3. "Литературному процессу", как он устроен сегодня, - я посторонний, и литературный процесс меня об этом известил. Я написал количественно больше, чем подавляющее большинство писателей, однако писателям удобнее меня считать за художника. И точно так же "процесс изоискусства", из которого я точно так же вышел вполне обдуманно, привык считать меня скорее писателем - ведь я не участвую в их посиделках и массовых развлечениях. Мне остаётся признать, что я со всем смирением и делаю, что я - не художник и не писатель. Они - цеховые, корпоративные, артельные говоруны - они художники и писатели. А я живу сам по себе, просто пишу романы и рисую большие картины.
Знаете, это ведь хрестоматийная ситуация, описанная много раз. Но каждый раз очередные члены Массолита думают, что вот у них-то уже не булгаковский Массолит, а Платоновская академия. Однако это всякий раз тот же самый Массолит.
Сколько их сегодня, авторов одной брошюры и пяти статей, которые бойко участвуют в литературном процессе, рьяно выражают корпоративное прогрессивное мнение.
Зиновьев мне как-то сказал: убивает вовсе не тиран, писателя травит и убивает оппозиционная тирану интеллигенция, просто по мелкой склочности своей. Нет, в литературном процессе не участвую. Дел очень много.
- О двухтомнике "Учебник рисования", вышедшем в 2006 году, до сих пор нет единого мнения - что это: трактат о жизни, политическая сатира или действительно пособие по изобразительному искусству. Так что?
- Это классический русский роман, в том числе и роман исторический, поскольку описывает определённое время и мутации сознания, судьбы героев и их становление. Одновременно - в этом состояла сверхзадача - этот роман трактует мировую историю с точки зрения эволюции эстетического проекта. Я уверен, что изменение эстетической парадигмы - с христианской на языческую - было причиной многих катаклизмов века. В роман включён эстетический трактат. Поэтому роман называется "Учебник рисования".
- Когда мы с вами договаривались об интервью, вы обмолвились фразой, что сейчас готовите к изданию огромный роман, назвав его "делом всей жизни". А можно поподробнее?

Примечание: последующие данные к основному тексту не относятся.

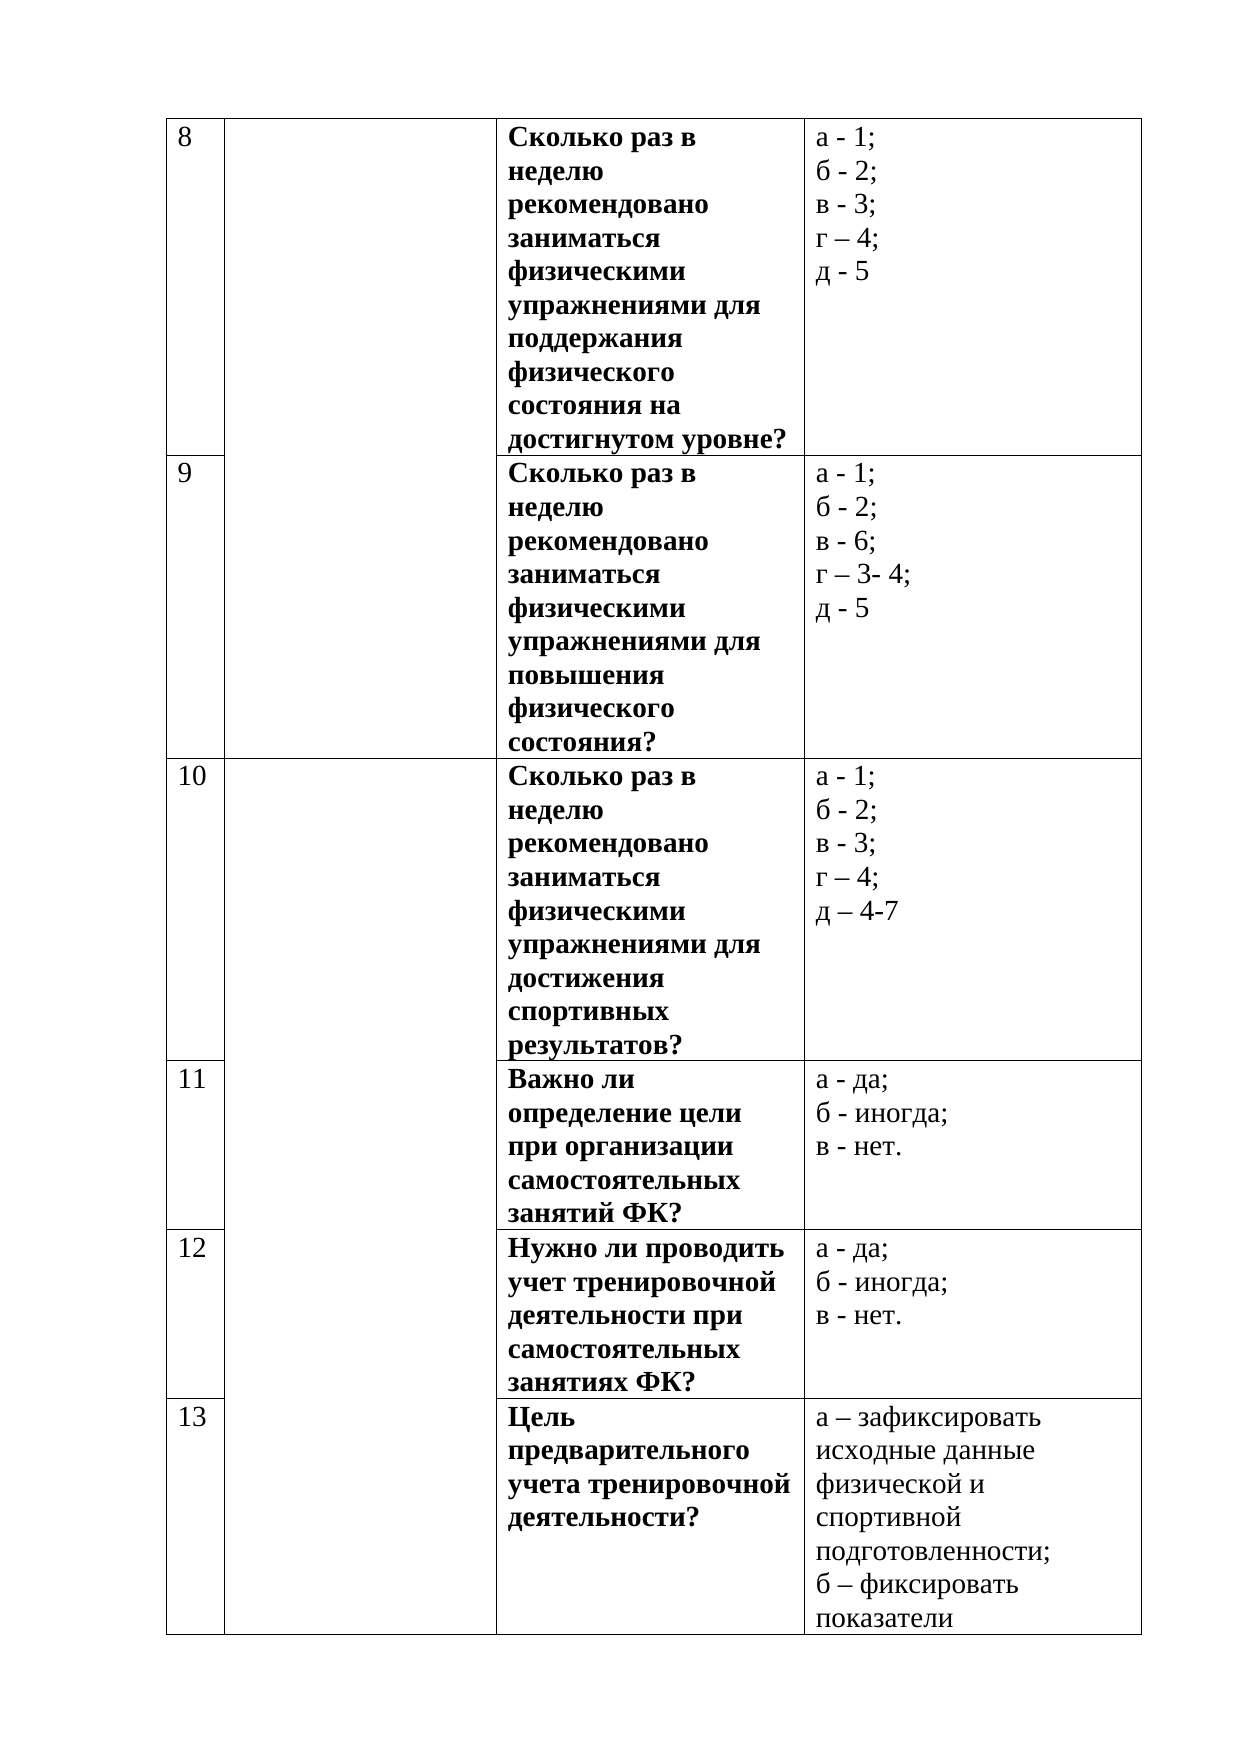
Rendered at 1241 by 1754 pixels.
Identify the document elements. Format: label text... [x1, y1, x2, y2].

table_cell 10 [167, 759, 224, 1060]
table_cell а - 1; б - 2; в - 3; г – 4; д - 5 [805, 119, 1141, 454]
table_cell Важно ли определение цели при организации самостоятельных занятий ФК? [497, 1061, 804, 1229]
table_cell Сколько раз в неделю рекомендовано заниматься физическими упражнениями для поддержания физического состояния на достигнутом уровне? [497, 119, 804, 454]
table_cell Нужно ли проводить учет тренировочной деятельности при самостоятельных занятиях ФК? [497, 1230, 508, 1398]
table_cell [805, 1399, 1141, 1634]
table_cell а - да; б - иногда; в - нет. [805, 1230, 1141, 1398]
table_cell 13 [167, 1399, 224, 1634]
table_cell 11 [167, 1061, 224, 1229]
table_cell а - 1; б - 2; в - 6; г – 3- 4; д - 5 [805, 456, 1141, 757]
table_cell [225, 759, 496, 1634]
table_cell Сколько раз в неделю рекомендовано заниматься физическими упражнениями для достижения спортивных результатов? [497, 759, 804, 1060]
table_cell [497, 1399, 804, 1634]
table_cell а - да; б - иногда; в - нет. [805, 1061, 1141, 1229]
table_cell Сколько раз в неделю рекомендовано заниматься физическими упражнениями для повышения физического состояния? [497, 456, 804, 757]
table_cell 12 [167, 1230, 224, 1398]
table_cell Нужно ли проводить учет тренировочной деятельности при самостоятельных занятиях ФК? [793, 1230, 804, 1398]
table_cell 9 [167, 456, 224, 757]
table_cell 8 [167, 119, 224, 454]
table_cell а - 1; б - 2; в - 3; г – 4; д – 4-7 [805, 759, 1141, 1060]
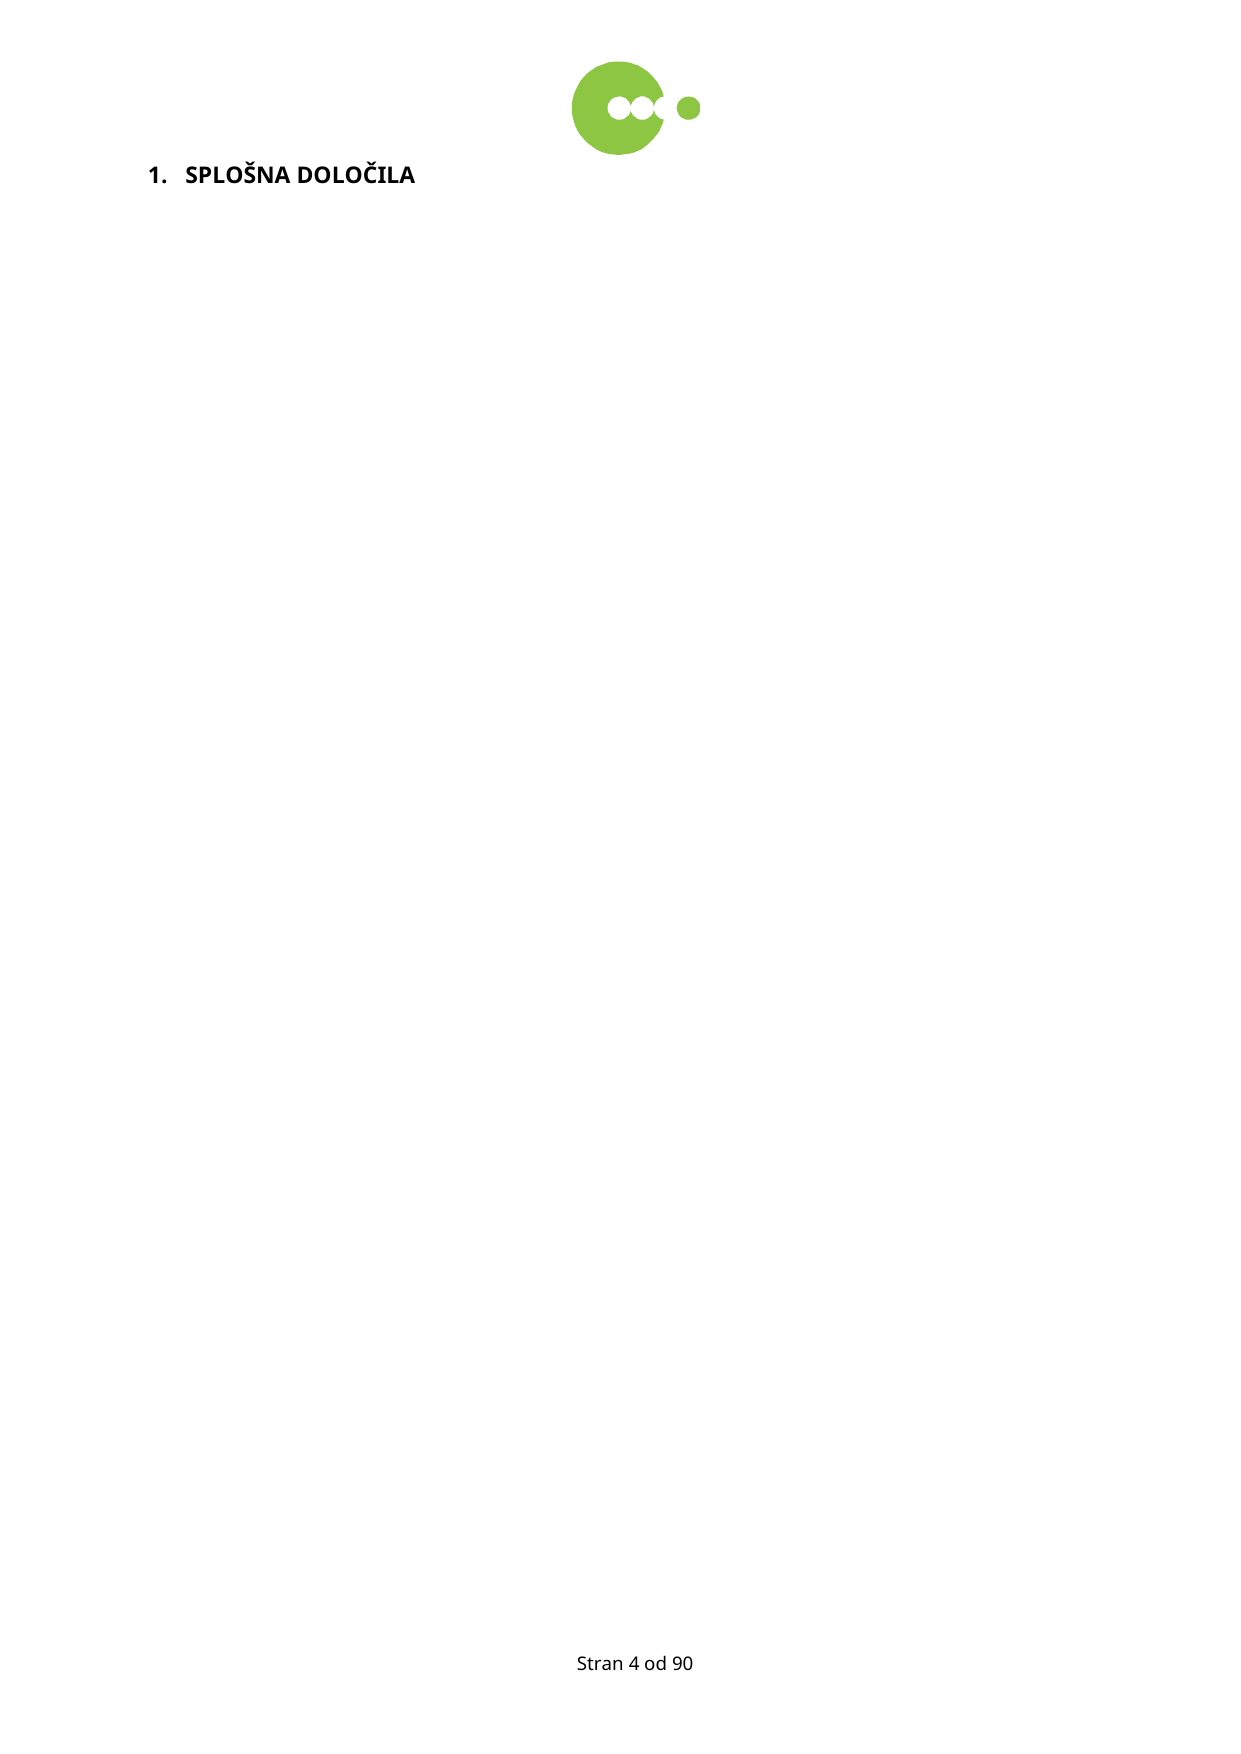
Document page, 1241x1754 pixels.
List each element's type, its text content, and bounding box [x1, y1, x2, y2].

list SPLOŠNA DOLOČILA [148, 159, 1122, 190]
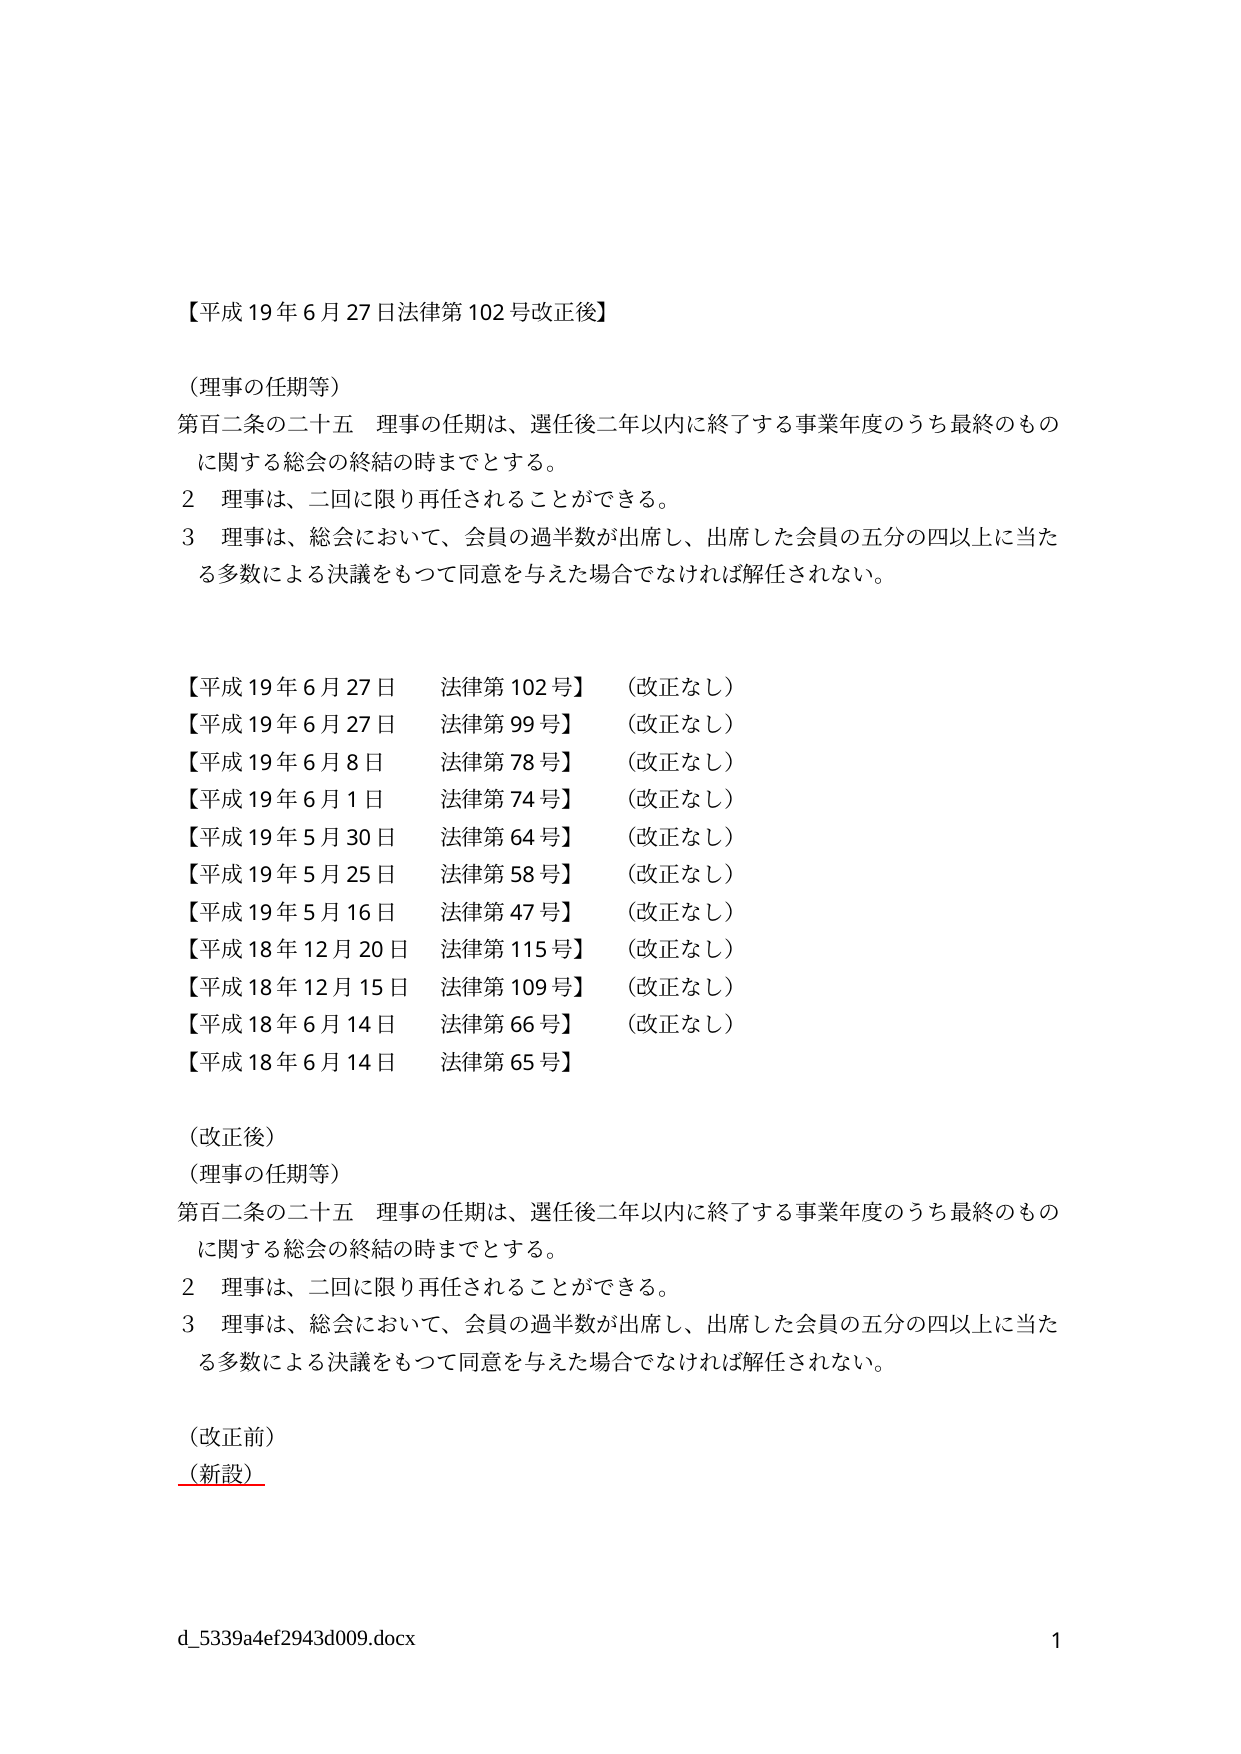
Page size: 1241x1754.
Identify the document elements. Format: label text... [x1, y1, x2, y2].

text ２ 理事は、二回に限り再任されることができる。 [177, 479, 1063, 517]
text （改正後） [177, 1117, 1063, 1154]
text 第百二条の二十五 理事の任期は、選任後二年以内に終了する事業年度のうち最終のものに関する総会の終結の時までとする。 [177, 1192, 1063, 1267]
text （改正前） [177, 1417, 1063, 1454]
text 【平成19年6月27日 法律第102号】 （改正なし） [177, 667, 1063, 704]
text 【平成18年12月20日 法律第115号】 （改正なし） [177, 929, 1063, 967]
text 第百二条の二十五 理事の任期は、選任後二年以内に終了する事業年度のうち最終のものに関する総会の終結の時までとする。 [177, 404, 1063, 479]
text 【平成19年6月27日法律第102号改正後】 [177, 292, 1063, 329]
text 【平成19年5月30日 法律第64号】 （改正なし） [177, 817, 1063, 854]
text 【平成19年6月1日 法律第74号】 （改正なし） [177, 779, 1063, 817]
text ３ 理事は、総会において、会員の過半数が出席し、出席した会員の五分の四以上に当たる多数による決議をもつて同意を与えた場合でなければ解任されない。 [177, 517, 1063, 592]
text 【平成18年12月15日 法律第109号】 （改正なし） [177, 967, 1063, 1004]
text ２ 理事は、二回に限り再任されることができる。 [177, 1267, 1063, 1304]
text 【平成19年5月16日 法律第47号】 （改正なし） [177, 892, 1063, 929]
text 【平成18年6月14日 法律第66号】 （改正なし） [177, 1004, 1063, 1042]
text （新設） [177, 1454, 1063, 1492]
text （理事の任期等） [177, 1154, 1063, 1192]
text 【平成19年6月8日 法律第78号】 （改正なし） [177, 742, 1063, 779]
text 【平成19年5月25日 法律第58号】 （改正なし） [177, 854, 1063, 892]
text 【平成18年6月14日 法律第65号】 [177, 1042, 1063, 1079]
text （理事の任期等） [177, 367, 1063, 404]
text 【平成19年6月27日 法律第99号】 （改正なし） [177, 704, 1063, 742]
text ３ 理事は、総会において、会員の過半数が出席し、出席した会員の五分の四以上に当たる多数による決議をもつて同意を与えた場合でなければ解任されない。 [177, 1304, 1063, 1379]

- Это - моя главная книга. Роман об истории XX века. Я пишу его шесть лет, а думаю и говорю про это с друзьями - всю свою жизнь. И разговоры с отцом, и сидение в архивах, и всё, что знаю об истории, - всё туда вошло. Это было страшно - решиться на такой роман. Собственно, внятной и честной, непартийной истории минувшего века до сих пор не написано. Я подумал, как когда-то в случае с "Учебником рисования", что, если я сейчас этого не сделаю, этого уже не сделает никто. Архивы открыли не так давно, но, возможно, их однажды закроют вновь. Пока ещё живы свидетели войны и даже ровесники революции, но они скоро уйдут. Мой друг историк Хобсбаум помнит события прихода нацизма, ему сейчас 94 года. Мне посчастливилось знать многих мудрецов этого века и говорить с ними, и дружить. И - что немаловажно - эти знания в моём случае налагаются на определённое представление об истории и философии, вне которых любая информация становится бесполезной. Сейчас публикуются сотни тысяч книг, вырывающих факты из истории, из-за невозможности встроить их в общую картину.
Добавьте сюда идеологическую борьбу и злонамеренное создание фальшивок и пафосных подделок. Надо было написать эпопею XX века - с фашистами, коммунистами, авангардистами и либералами, со Сталиным и Гитлером, Солженицыным и Хрущёвым. И, что существенно, я хотел довести повествование до наших дней, показать, откуда и как произошла сегодняшняя беда.
Если Бог пошлёт мне ещё здоровья и разума, я книгу закончу. Пока закончил первый том. Но он большой.
- На какую реакцию рассчитываете?
- Откровенно говоря, я не жду вообще никакой реакции. Общество устало. Романом больше - романом меньше, какая разница. Эффект от детектива оказывается большим, чем от эпопеи. Мы живём в обществе детектива: важно кто и сколько украл - а большие страсти не в чести. Не жду ничего.
- Вы активно публикуетесь в различных изданиях, пишете статьи на самые разные темы. Как вы вообще всё успеваете?
- Я очень мало сплю. К сожалению. Хотел бы спать на два часа больше.
Три обязательных вопроса:
- В начале ХХ века критики наперебой говорили, что писатель измельчал. А что можно сказать о нынешнем времени?
- Это правда. Писатели последнего времени не ставят перед собой больших целей - в основном это бульварные писатели. Но чего и ждать от бульварного времени? Мораль успешного рантье стала сегодня определять направление дерзаний художника и масштаб писателя. Когда трагедия страны и беда мира станут очевидны многим, тогда появится больше настоящих писателей.